• Vol. 38 No. 5, 402–407
  • 15 May 2009

Psychosocial Factors in the Neurobiology of Schizophrenia: A Selective Review

ABSTRACT

Aim: Various forms of social adversity have been implicated in the development and emergence of psychosis. However, how and when these events exert their influences are not clear. In this paper, we attempt to examine these putative psychosocial factors and place them in a temporal context and propose a neurobiological mechanism linking these factors. Methods: Medline databases were searched between 1966 and 2007 followed by the crosschecking of references using the following keywords: psychosocial, stress, stressors, life events, psychological, combined with psychosis and schizophrenia. Results: While some findings are conflicting, there are a number of positive studies which suggest that factors like prenatal stress, urban birth and childhood trauma accentuate the vulnerability for schizophrenia and other psychoses while other factors like life events, migration particularly being a minority group, and high expressed emotions, which occur later in the vulnerable individual may move the individual towards the tipping point for psychosis. Conclusion: Overall, there is evidence to implicate psychosocial factors in the pathophysiology of schizophrenia. These factors may act via a common pathway, which involves stress-induced dysregulation of the HPA axis and the dopaminergic systems. To establish the causal relationship of the various factors would require prospective studies that are adequately powered.

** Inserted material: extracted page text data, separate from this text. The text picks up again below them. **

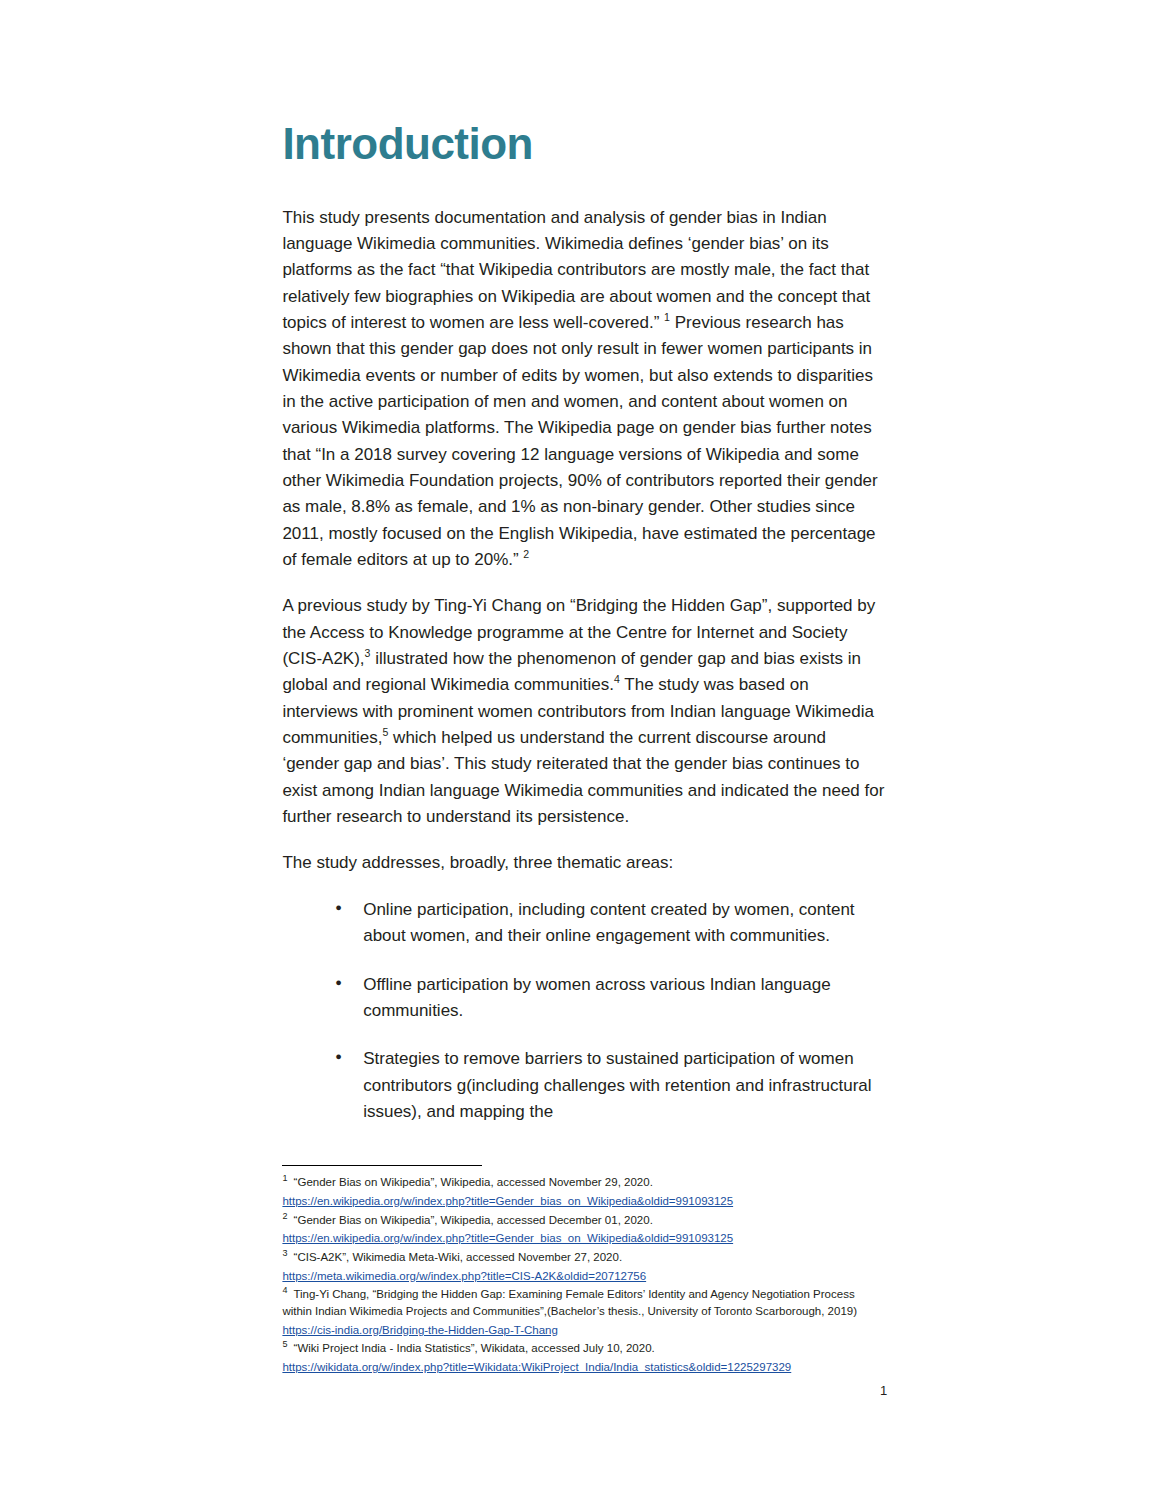Introduction
This study presents documentation and analysis of gender bias in Indian language Wikimedia communities. Wikimedia defines ‘gender bias’ on its platforms as the fact “that Wikipedia contributors are mostly male, the fact that relatively few biographies on Wikipedia are about women and the concept that topics of interest to women are less well-covered.” 1 Previous research has shown that this gender gap does not only result in fewer women participants in Wikimedia events or number of edits by women, but also extends to disparities in the active participation of men and women, and content about women on various Wikimedia platforms. The Wikipedia page on gender bias further notes that “In a 2018 survey covering 12 language versions of Wikipedia and some other Wikimedia Foundation projects, 90% of contributors reported their gender as male, 8.8% as female, and 1% as non-binary gender. Other studies since 2011, mostly focused on the English Wikipedia, have estimated the percentage of female editors at up to 20%.” 2
A previous study by Ting-Yi Chang on “Bridging the Hidden Gap”, supported by the Access to Knowledge programme at the Centre for Internet and Society (CIS-A2K),3 illustrated how the phenomenon of gender gap and bias exists in global and regional Wikimedia communities.4 The study was based on interviews with prominent women contributors from Indian language Wikimedia communities,5 which helped us understand the current discourse around ‘gender gap and bias’. This study reiterated that the gender bias continues to exist among Indian language Wikimedia communities and indicated the need for further research to understand its persistence.
The study addresses, broadly, three thematic areas:
Online participation, including content created by women, content about women, and their online engagement with communities.
Offline participation by women across various Indian language communities.
Strategies to remove barriers to sustained participation of women contributors g(including challenges with retention and infrastructural issues), and mapping the
1 “Gender Bias on Wikipedia”, Wikipedia, accessed November 29, 2020.
https://en.wikipedia.org/w/index.php?title=Gender_bias_on_Wikipedia&oldid=991093125
2 “Gender Bias on Wikipedia”, Wikipedia, accessed December 01, 2020.
https://en.wikipedia.org/w/index.php?title=Gender_bias_on_Wikipedia&oldid=991093125
3 “CIS-A2K”, Wikimedia Meta-Wiki, accessed November 27, 2020.
https://meta.wikimedia.org/w/index.php?title=CIS-A2K&oldid=20712756
4 Ting-Yi Chang, “Bridging the Hidden Gap: Examining Female Editors’ Identity and Agency Negotiation Process within Indian Wikimedia Projects and Communities”,(Bachelor’s thesis., University of Toronto Scarborough, 2019)
https://cis-india.org/Bridging-the-Hidden-Gap-T-Chang
5 “Wiki Project India - India Statistics”, Wikidata, accessed July 10, 2020.
https://wikidata.org/w/index.php?title=Wikidata:WikiProject_India/India_statistics&oldid=1225297329
1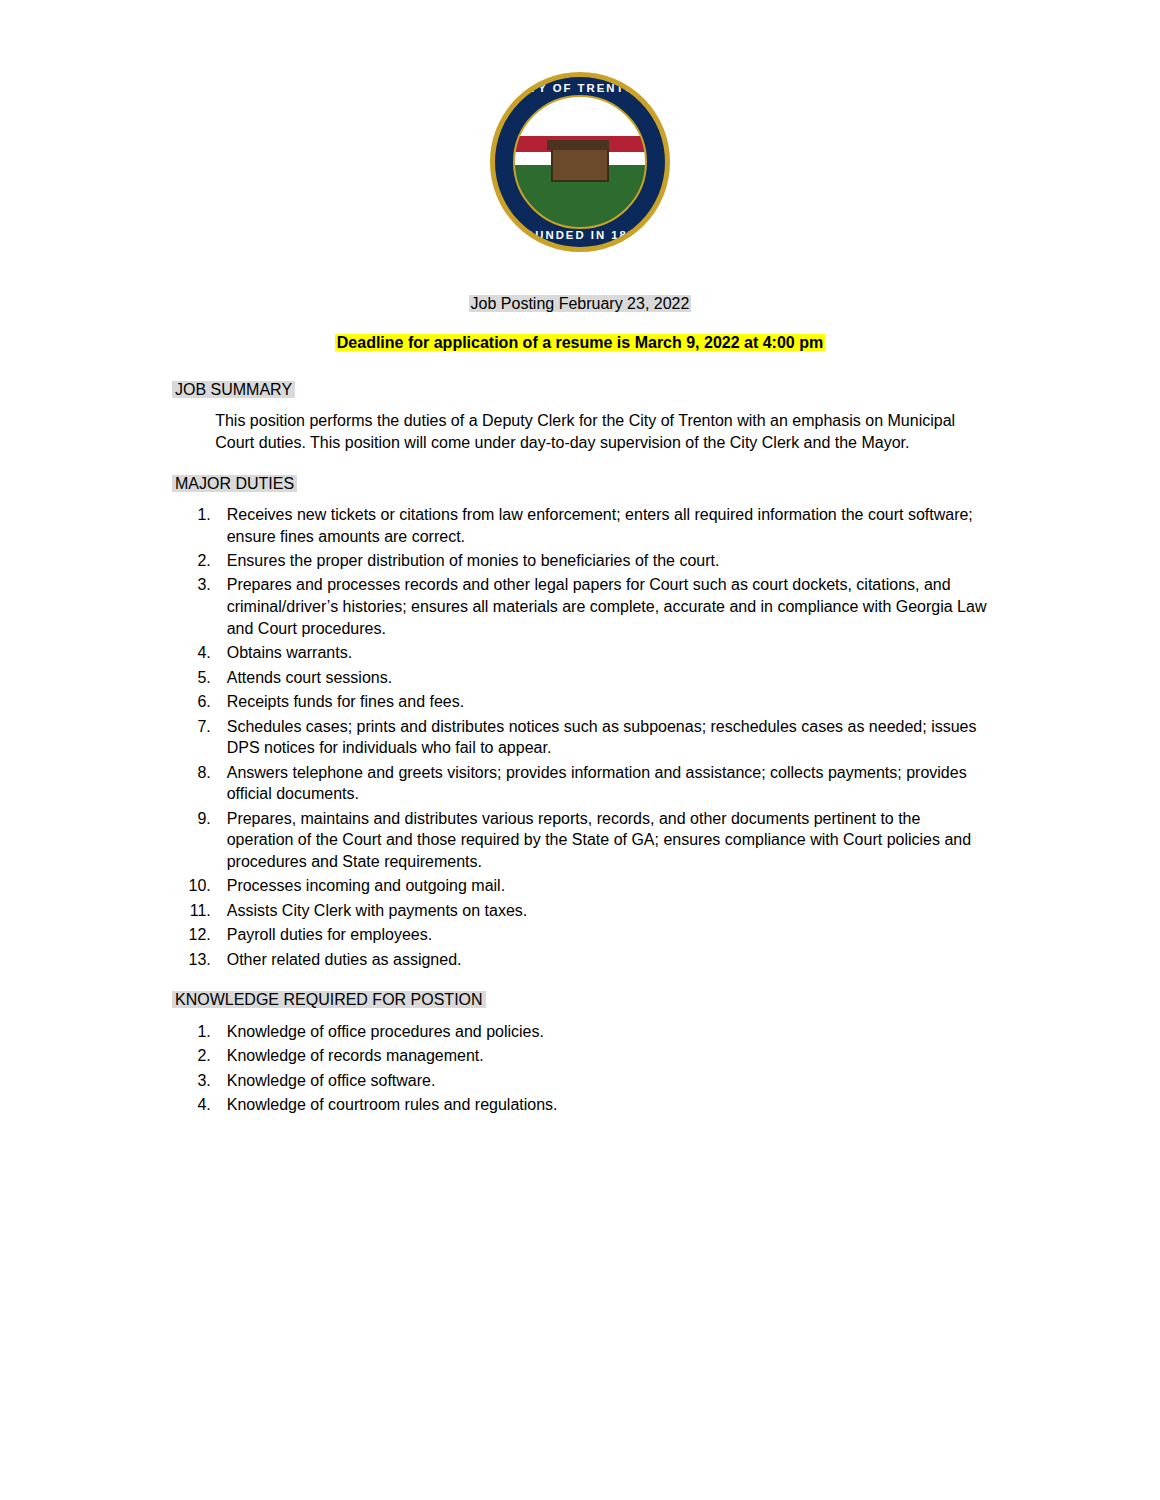CITY OF TRENTON
FOUNDED IN 1850
Job Posting February 23, 2022
Deadline for application of a resume is March 9, 2022 at 4:00 pm
JOB SUMMARY
This position performs the duties of a Deputy Clerk for the City of Trenton with an emphasis on Municipal Court duties. This position will come under day-to-day supervision of the City Clerk and the Mayor.
MAJOR DUTIES
Receives new tickets or citations from law enforcement; enters all required information the court software; ensure fines amounts are correct.
Ensures the proper distribution of monies to beneficiaries of the court.
Prepares and processes records and other legal papers for Court such as court dockets, citations, and criminal/driver’s histories; ensures all materials are complete, accurate and in compliance with Georgia Law and Court procedures.
Obtains warrants.
Attends court sessions.
Receipts funds for fines and fees.
Schedules cases; prints and distributes notices such as subpoenas; reschedules cases as needed; issues DPS notices for individuals who fail to appear.
Answers telephone and greets visitors; provides information and assistance; collects payments; provides official documents.
Prepares, maintains and distributes various reports, records, and other documents pertinent to the operation of the Court and those required by the State of GA; ensures compliance with Court policies and procedures and State requirements.
Processes incoming and outgoing mail.
Assists City Clerk with payments on taxes.
Payroll duties for employees.
Other related duties as assigned.
KNOWLEDGE REQUIRED FOR POSTION
Knowledge of office procedures and policies.
Knowledge of records management.
Knowledge of office software.
Knowledge of courtroom rules and regulations.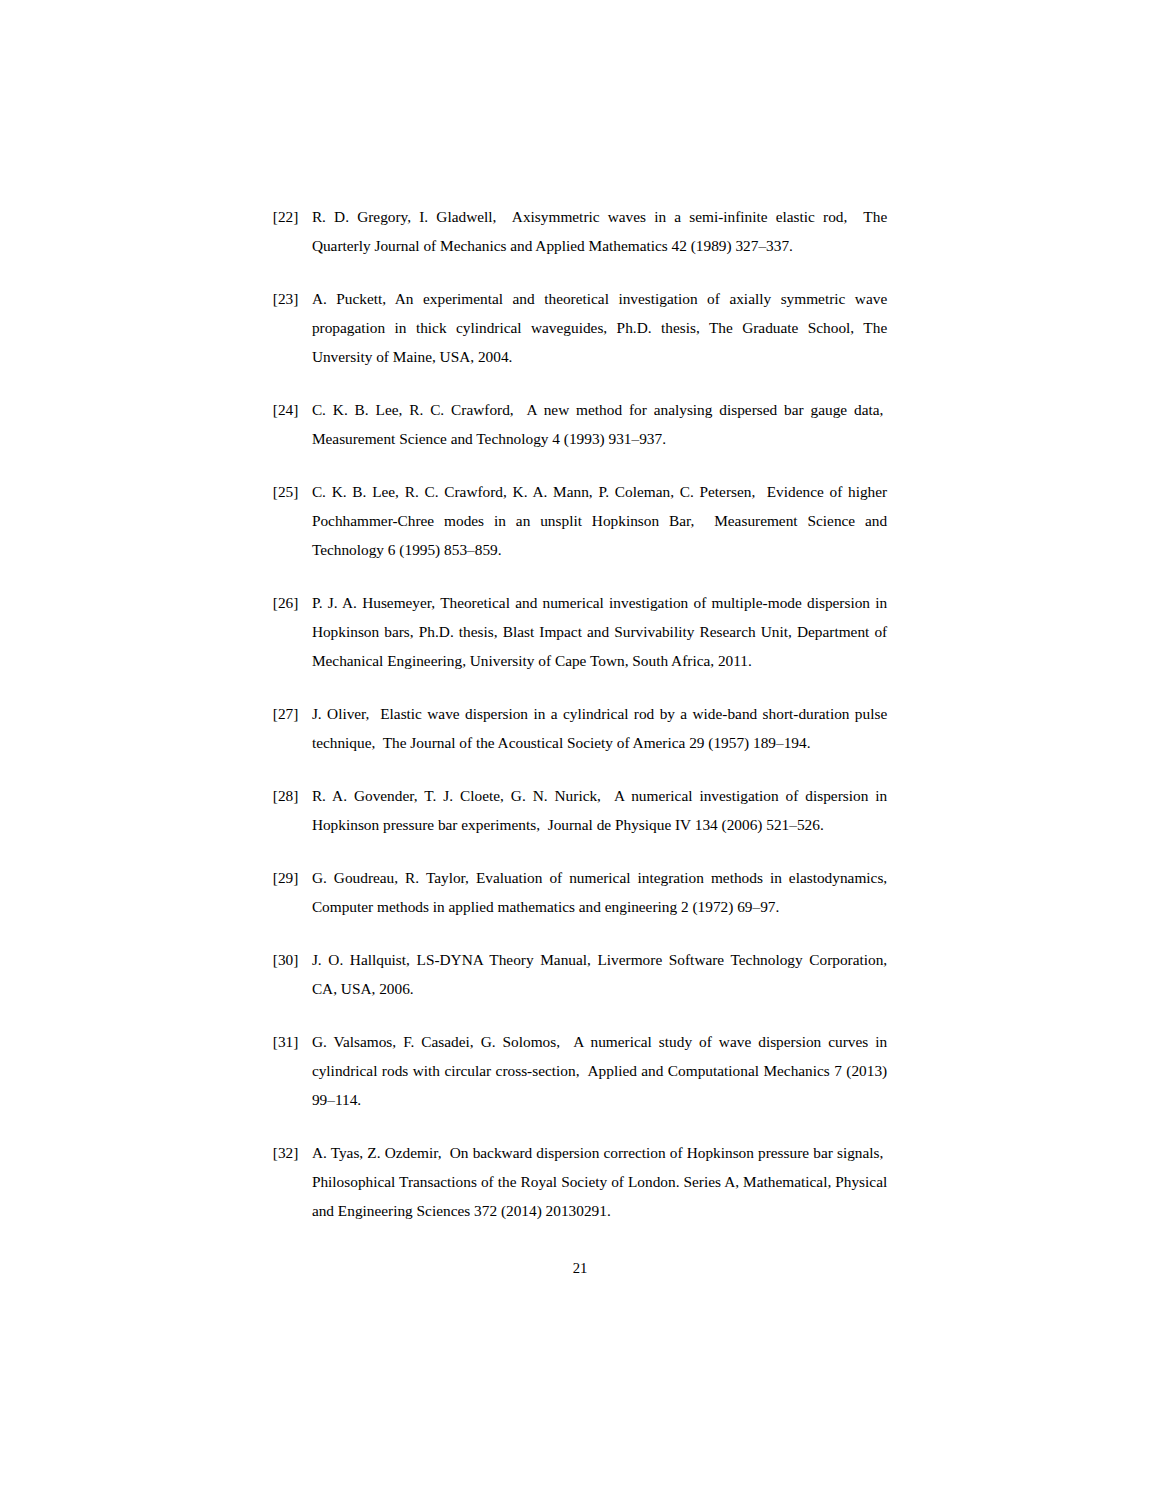[22] R. D. Gregory, I. Gladwell, Axisymmetric waves in a semi-infinite elastic rod, The Quarterly Journal of Mechanics and Applied Mathematics 42 (1989) 327–337.
[23] A. Puckett, An experimental and theoretical investigation of axially symmetric wave propagation in thick cylindrical waveguides, Ph.D. thesis, The Graduate School, The Unversity of Maine, USA, 2004.
[24] C. K. B. Lee, R. C. Crawford, A new method for analysing dispersed bar gauge data, Measurement Science and Technology 4 (1993) 931–937.
[25] C. K. B. Lee, R. C. Crawford, K. A. Mann, P. Coleman, C. Petersen, Evidence of higher Pochhammer-Chree modes in an unsplit Hopkinson Bar, Measurement Science and Technology 6 (1995) 853–859.
[26] P. J. A. Husemeyer, Theoretical and numerical investigation of multiple-mode dispersion in Hopkinson bars, Ph.D. thesis, Blast Impact and Survivability Research Unit, Department of Mechanical Engineering, University of Cape Town, South Africa, 2011.
[27] J. Oliver, Elastic wave dispersion in a cylindrical rod by a wide-band short-duration pulse technique, The Journal of the Acoustical Society of America 29 (1957) 189–194.
[28] R. A. Govender, T. J. Cloete, G. N. Nurick, A numerical investigation of dispersion in Hopkinson pressure bar experiments, Journal de Physique IV 134 (2006) 521–526.
[29] G. Goudreau, R. Taylor, Evaluation of numerical integration methods in elastodynamics, Computer methods in applied mathematics and engineering 2 (1972) 69–97.
[30] J. O. Hallquist, LS-DYNA Theory Manual, Livermore Software Technology Corporation, CA, USA, 2006.
[31] G. Valsamos, F. Casadei, G. Solomos, A numerical study of wave dispersion curves in cylindrical rods with circular cross-section, Applied and Computational Mechanics 7 (2013) 99–114.
[32] A. Tyas, Z. Ozdemir, On backward dispersion correction of Hopkinson pressure bar signals, Philosophical Transactions of the Royal Society of London. Series A, Mathematical, Physical and Engineering Sciences 372 (2014) 20130291.
21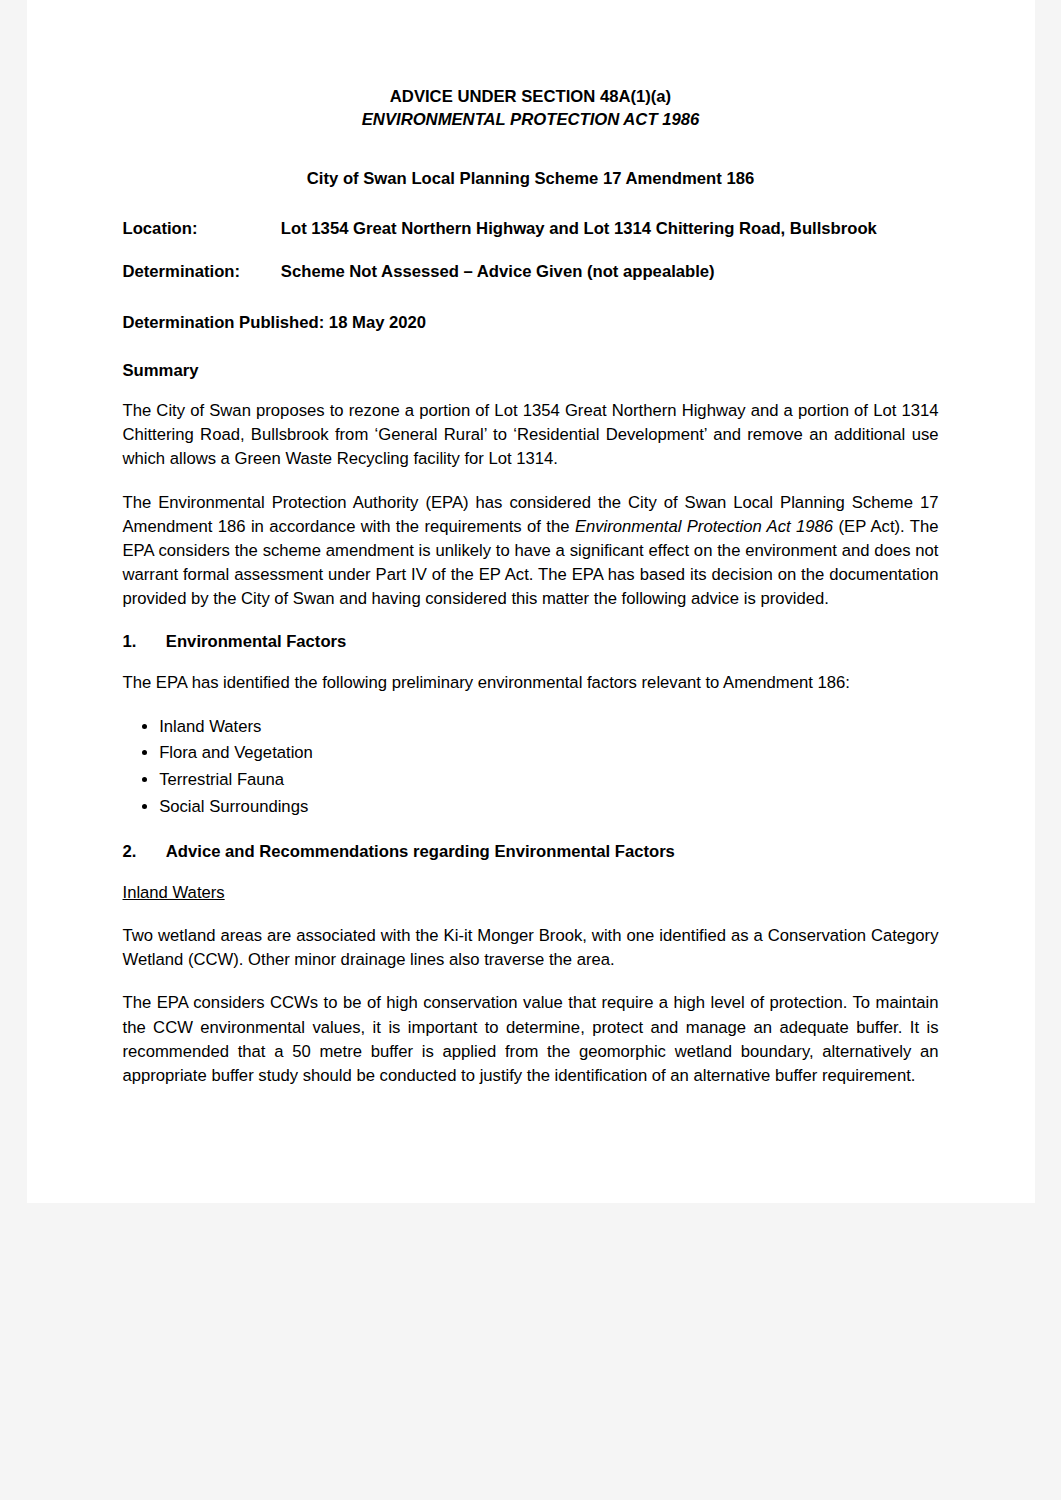ADVICE UNDER SECTION 48A(1)(a)
ENVIRONMENTAL PROTECTION ACT 1986
City of Swan Local Planning Scheme 17 Amendment 186
Location:
Lot 1354 Great Northern Highway and Lot 1314 Chittering Road, Bullsbrook
Determination:
Scheme Not Assessed – Advice Given (not appealable)
Determination Published: 18 May 2020
Summary
The City of Swan proposes to rezone a portion of Lot 1354 Great Northern Highway and a portion of Lot 1314 Chittering Road, Bullsbrook from ‘General Rural’ to ‘Residential Development’ and remove an additional use which allows a Green Waste Recycling facility for Lot 1314.
The Environmental Protection Authority (EPA) has considered the City of Swan Local Planning Scheme 17 Amendment 186 in accordance with the requirements of the Environmental Protection Act 1986 (EP Act). The EPA considers the scheme amendment is unlikely to have a significant effect on the environment and does not warrant formal assessment under Part IV of the EP Act. The EPA has based its decision on the documentation provided by the City of Swan and having considered this matter the following advice is provided.
1. Environmental Factors
The EPA has identified the following preliminary environmental factors relevant to Amendment 186:
Inland Waters
Flora and Vegetation
Terrestrial Fauna
Social Surroundings
2. Advice and Recommendations regarding Environmental Factors
Inland Waters
Two wetland areas are associated with the Ki-it Monger Brook, with one identified as a Conservation Category Wetland (CCW). Other minor drainage lines also traverse the area.
The EPA considers CCWs to be of high conservation value that require a high level of protection. To maintain the CCW environmental values, it is important to determine, protect and manage an adequate buffer. It is recommended that a 50 metre buffer is applied from the geomorphic wetland boundary, alternatively an appropriate buffer study should be conducted to justify the identification of an alternative buffer requirement.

The architecture of the neurobiology of schizophrenia is complex: it comprises an inherited vulnerability with multiple genes involved, and its interaction with a number of environmental factors. That the onset of psychosis typically occurs during late adolescence and early adulthood is suggestive that additional factors play significant roles along the trajectory from a vulnerability state to the onset of schizophrenia. The current view about schizophrenia is that this represents a progressive developmental patho-physiology of the illness that may result from several factors working individually, or in combination.